This fibre optical network platform that the university rolled out is also highly upgradable, and can be seamlessly upgraded to 10G/20G and 50G down the track. It can also satisfy the requirements for Wi-Fi 6 connectivity, and, as a final benefit, in comparison to traditional ethernet, the fibre optic network minimises the need for weak-current rooms, cooling devices, and cabling, resulting in a 30 per cent decline in energy consumption.
Education is just one example of a vertical that benefits from fibre optic cabling. Across all sectors this technology has relevance – it enables more efficient logistics in retail, telehealth applications, smart cities and advanced manufacturing. For example, in Germany, manufacturing – which accounts for around 20 per cent of the GDP - has benefitted greatly from the Industry 4.0 innovation that fibre optical networks have unlocked. Through these networks, German manufactures have been able to lead the world in "smart manufacturing," through data collection, remote monitoring and precise control – all of which require the kind of high bandwidth, low latency and jitter that fibre optical networks enable (see table below). This allows the German manufacturing industry to invest in targeted technology upgrades, adopting network slicing, edge computing, converged network architecture, industrial security systems, industrial network monitoring and industrial network standardization as applicable to their Industry 4.0 goals.
For CIOs the considerations that fibre optic networks enable include:
Data density and modularity – CIOs can leverage larger data pools in real time, across the entire network.
Edge computing – The edge has always relied on low latency and stable connections for those processes that can't be handled on-site, across an expansive range of endpoint devices. Fibre optic networks unlock that potential.
Automation – The bandwidth capabilities of fibre optic networks means that wide-scale automation can be deployed across the organisation, freeing up employees to focus on higher-end tasks.
******
■ **Questions to answer**
A. Repeat word for word the part of the passage on fibre optic networks that begins at the words "For CIOs the" and stops after the words "on higher-end tasks.".
B. Write the next part of the passage on fibre optic networks, starting after its last sentence.
The lines that come next have no connection to the passage on fibre optic networks.

■ **Input data**
******
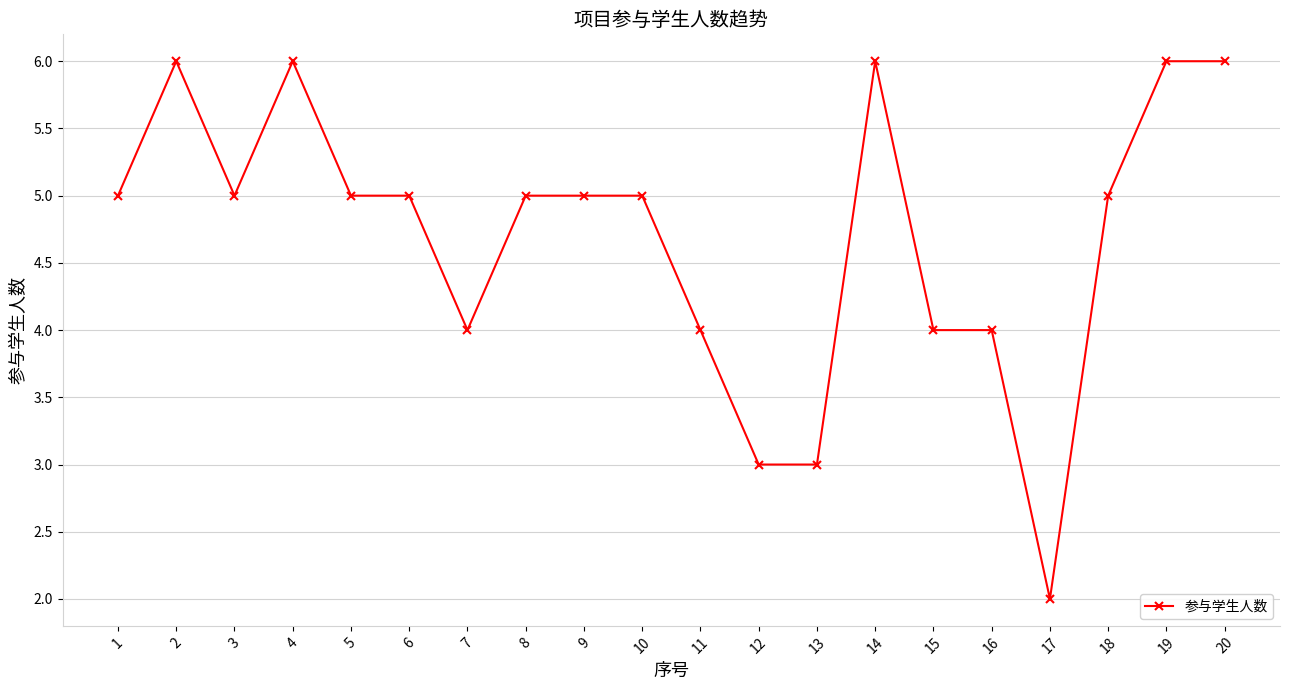

Between 19 and 15, which is larger?

19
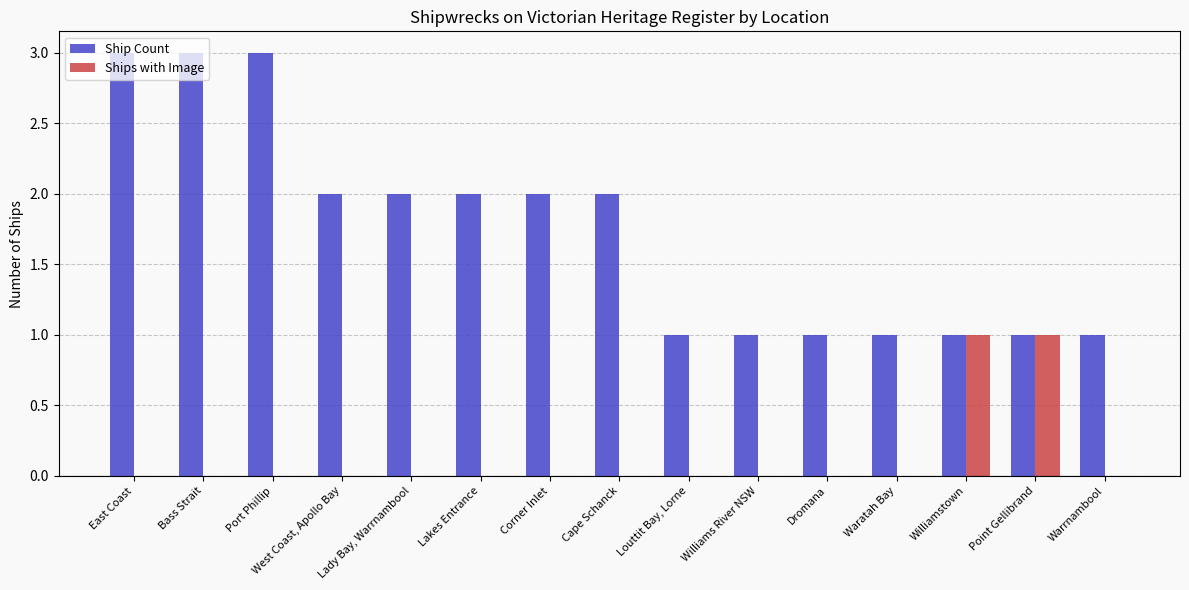

Count the number of categories in the chart.

15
******
■ **Task-by-task results**
A.
For CIOs the considerations that fibre optic networks enable include:
Data density and modularity – CIOs can leverage larger data pools in real time, across the entire network.
Edge computing – The edge has always relied on low latency and stable connections for those processes that can't be handled on-site, across an expansive range of endpoint devices. Fibre optic networks unlock that potential.
Automation – The bandwidth capabilities of fibre optic networks means that wide-scale automation can be deployed across the organisation, freeing up employees to focus on higher-end tasks.

B.
Transformation is still a challenge – but one that can be overcome
As the IDC report shows, only 8.4 per cent of enterprises are fully digitally transformed, and only 28.4 per cent more consider themselves substantially down the path of transformation. For nearly two thirds of enterprises, digital transformation remains a long-term goal.
The reason for this is simple – CIOs understand that transformation is challenging, and over 70 per cent of transformation exercises fail to deliver on their expected value. However, at the same time there is an understanding that transformation is increasingly a "do or die" mission, with spending on transformation lifting 10.4 per cent to $1.3 trillion in 2020.
Fibre optical networks are providing the platform and foundation that enable transformation solutions to deliver on their promise. By minimising latency and maximising bandwidth and scalability, enterprises can deliver the kind of real-time processing and insights that are needed for transformation activities.
The question that the technology then asks is: what can organisations do to deliver the best possible chance that a DX activity will return value? Part of the solution is to partner with companies that have proven expertise in architecting and delivering transformation, and can help their customers to break down the silos within the organisation and architect digital transformation with a whole-of-enterprise approach. Ultimately one of the most significant reasons that digital transformation fails is that businesses don't look at it as a whole-of-environment solution, and it takes an experienced partner to help break down those silos and resistances within the organisation.
Enterprises are experiencing a historic development opportunity, with favorable policies and markets propelling the development of optical communications. Fiber optic network, as a foundation for the new approach to technology, is providing the intelligence for digital economies, and empowering enterprises across all verticals to take advantage of the opportunity.